À la tête de la direction, Painlevé place un cabinet technique constitué de proches universitaires : mathématiciens comme Émile Borel, physiciens comme Jean Perrin, Charles Maurin et André Debierne, physiologiste comme Louis Lapicque. Ces personnalités, qui ont participé depuis 1914 à des opérations de recherche appliquée, sont chargées de superviser la politique des inventions. Exerçant aussi une fonction de veille technologique, ils doivent étudier rapidement les inventions jugées les plus intéressantes pour l’État en guerre. La commission des brevets est là pour trier les brevets déposés. Elle transmet au cabinet technique ceux qu’elle juge les plus intéressants. Le cabinet dispose d’un droit de préemption sur toutes les inventions proposées à la direction et d’un droit de regard sur l’ensemble des travaux menés par les autres structures, notamment par la commission supérieure. Une fois le tri effectué par le cabinet technique, ses membres transmettent les inventions les plus intéressantes aux sections techniques. Painlevé négocie enfin avec les Alliés pour qu’une coopération interalliée soit désormais instituée sur le dossier des inventions, d’où la création d’un comité interallié. La direction étend son champ d’action et recrute de nouveaux collaborateurs.
 

Painlevé a réussi à donner à la science de guerre de nouveaux moyens, mais il n’est pas satisfait de la manière dont la guerre est dirigée, avec les options stratégiques choisies par le haut commandement. Lorsqu’intervient le remaniement ministériel à l’automne 1916, Painlevé refuse le ministère de la Guerre au motif qu’il ne souhaite pas voir Nivelle devenir commandant en chef. Painlevé se met alors en réserve de la République.
 

Le ministère de la Guerre : les défis de l’année 1917
 

Paul Painlevé assis au bureau du ministère de la guerre
Agence Rol, 1917
 

Le remaniement ministériel du printemps 1917 conduit Painlevé à accéder au ministère de la Guerre. La nomination d’Alexandre Ribot l’a convaincu qu’il pourrait désormais peser sur les choix stratégiques. Les parlementaires, soucieux que les droits du Parlement soient respectés, montrent leur satisfaction qu’un civil, en outre un député réputé pour s’être battu en ce sens entre 1914 et 1915, dirige la rue Saint-Dominique.

**TÂCHES ET EXERCICES:**
1. Recopiez à l'identique le passage du texte sur Painlevé, depuis « Paul Painlevé assis » jusqu'à « la rue Saint-Dominique. » inclus.
2. D'après le texte sur Painlevé, pour quelle raison refuse-t-il le ministère de la Guerre lors du remaniement de l'automne 1916 ?
3. Résumez le texte sur Painlevé en deux phrases.

**ENREGISTREMENTS FOURNIS:**
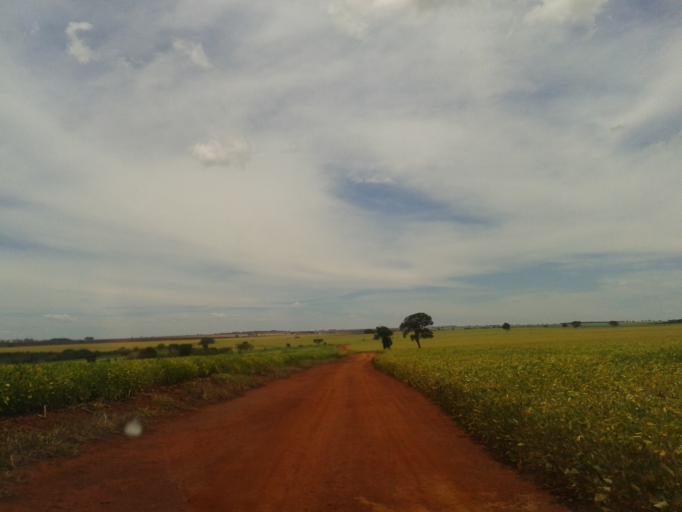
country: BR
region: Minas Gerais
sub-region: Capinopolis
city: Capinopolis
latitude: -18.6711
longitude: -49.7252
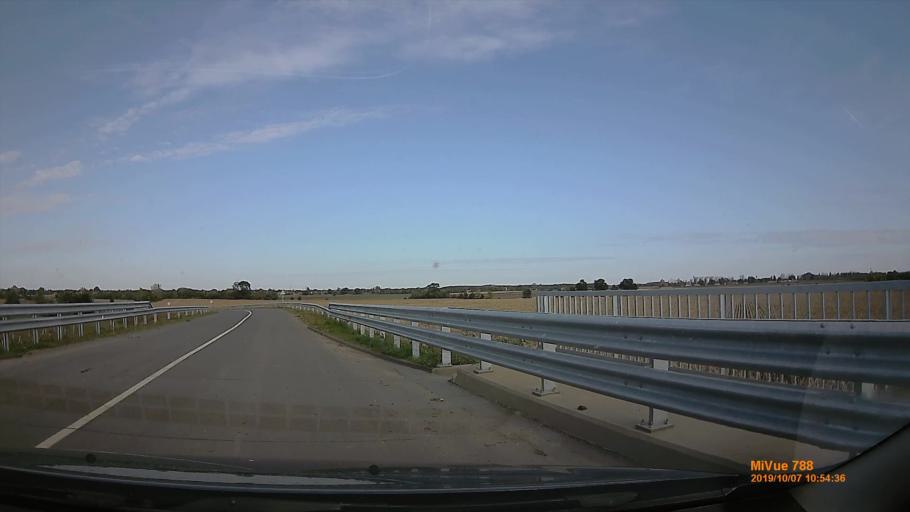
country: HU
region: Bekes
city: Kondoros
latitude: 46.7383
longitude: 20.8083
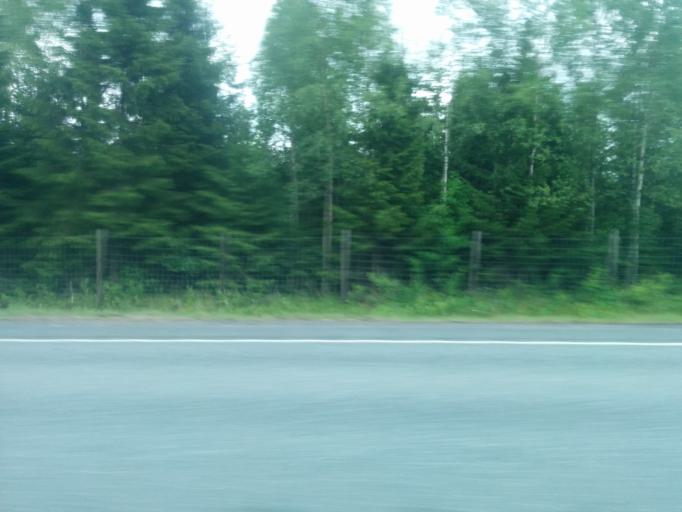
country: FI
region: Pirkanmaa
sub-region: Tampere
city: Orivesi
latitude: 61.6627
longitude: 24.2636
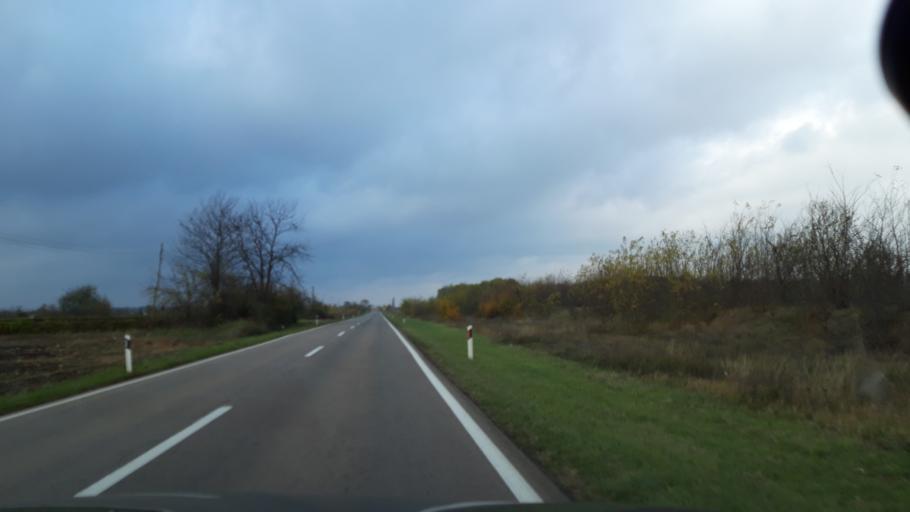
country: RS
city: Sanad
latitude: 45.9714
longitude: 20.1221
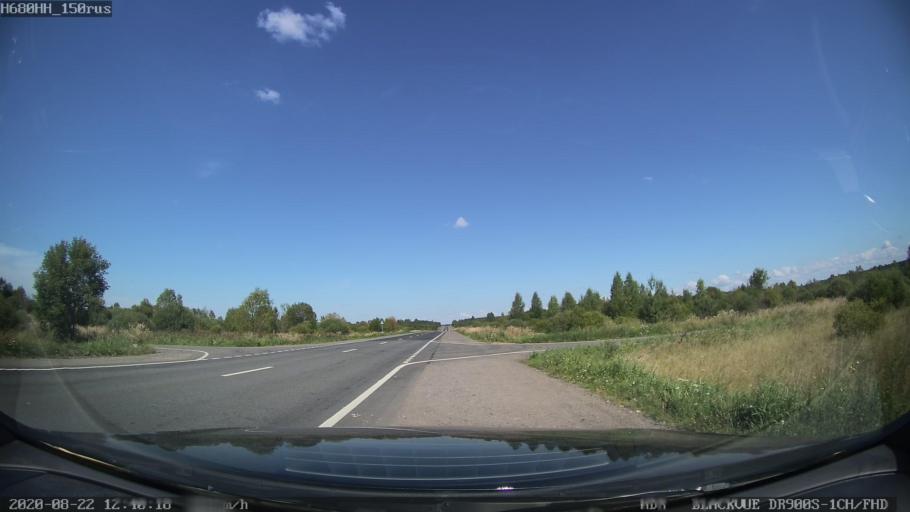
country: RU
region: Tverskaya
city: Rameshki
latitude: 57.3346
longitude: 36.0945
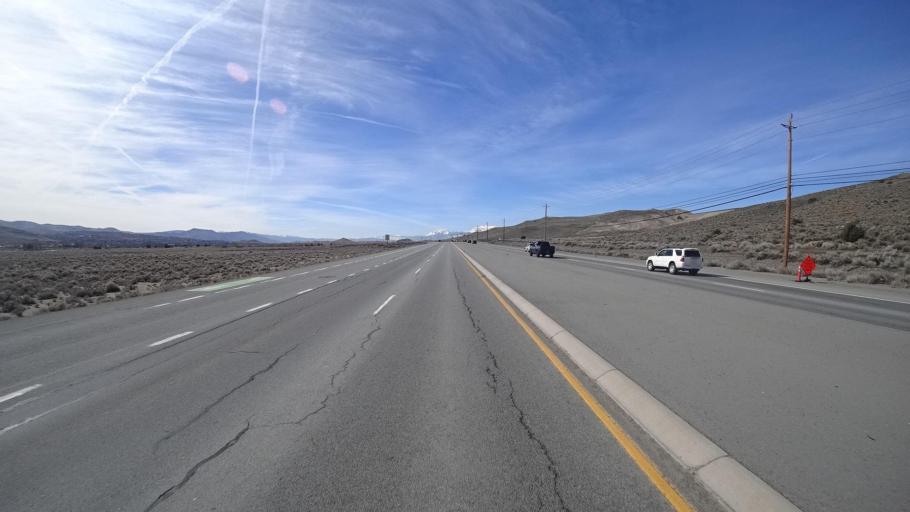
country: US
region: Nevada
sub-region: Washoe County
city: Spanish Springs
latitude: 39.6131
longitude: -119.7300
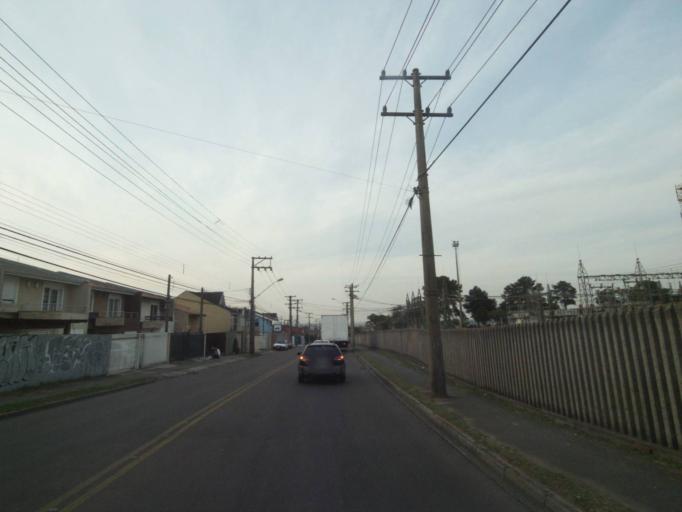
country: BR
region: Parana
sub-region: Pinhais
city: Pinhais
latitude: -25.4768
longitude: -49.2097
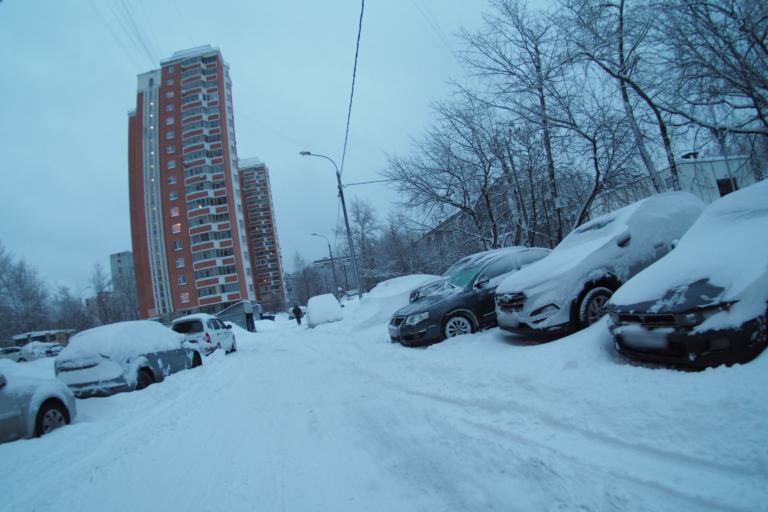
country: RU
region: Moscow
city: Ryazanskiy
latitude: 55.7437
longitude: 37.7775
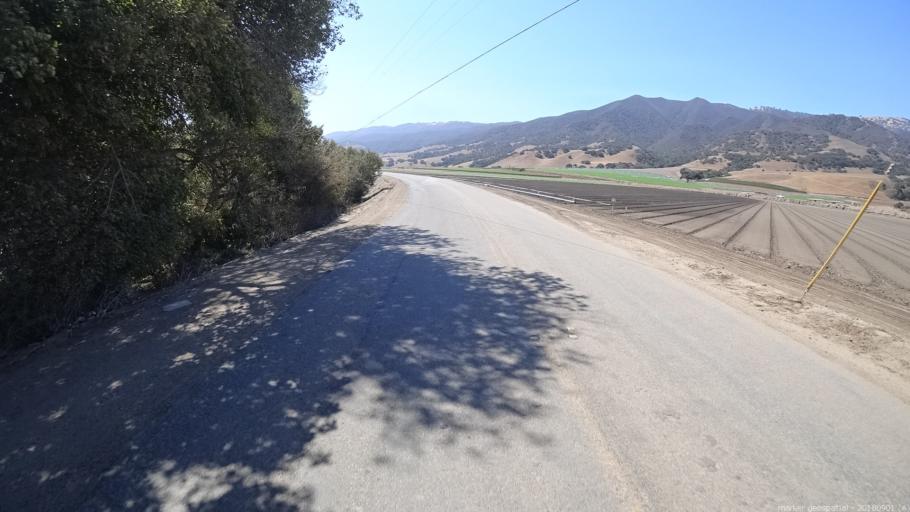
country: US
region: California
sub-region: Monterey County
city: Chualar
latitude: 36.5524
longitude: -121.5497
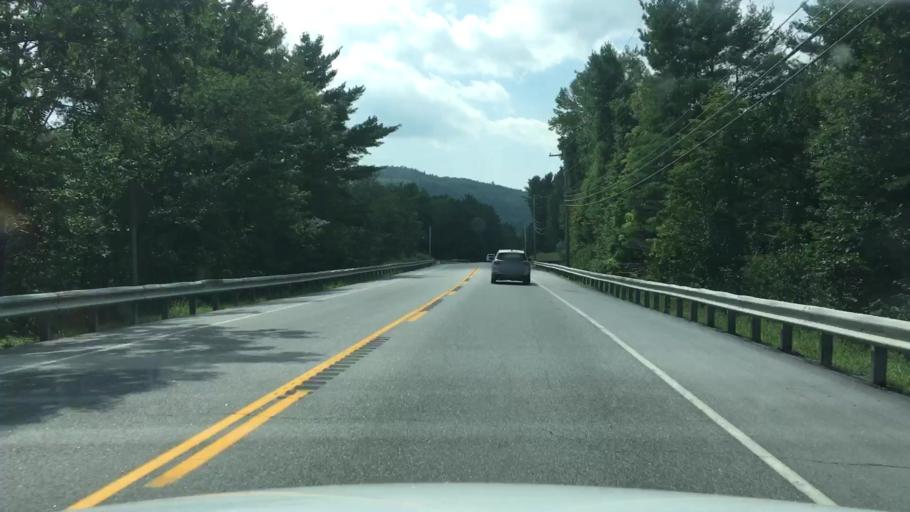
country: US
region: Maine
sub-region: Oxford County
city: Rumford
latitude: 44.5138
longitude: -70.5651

**RÉPONSES ATTENDUES:**
1.
Paul Painlevé assis au bureau du ministère de la guerre
Agence Rol, 1917
 

Le remaniement ministériel du printemps 1917 conduit Painlevé à accéder au ministère de la Guerre. La nomination d’Alexandre Ribot l’a convaincu qu’il pourrait désormais peser sur les choix stratégiques. Les parlementaires, soucieux que les droits du Parlement soient respectés, montrent leur satisfaction qu’un civil, en outre un député réputé pour s’être battu en ce sens entre 1914 et 1915, dirige la rue Saint-Dominique.

2. Il ne souhaite pas voir Nivelle devenir commandant en chef.

3. Painlevé place à la tête de la direction un cabinet technique d'universitaires chargé de superviser la politique des inventions, et il obtient des Alliés une coopération interalliée sur ce dossier. Après avoir refusé le ministère de la Guerre à l'automne 1916 pour ne pas voir Nivelle devenir commandant en chef, il y accède au printemps 1917, à la satisfaction des parlementaires.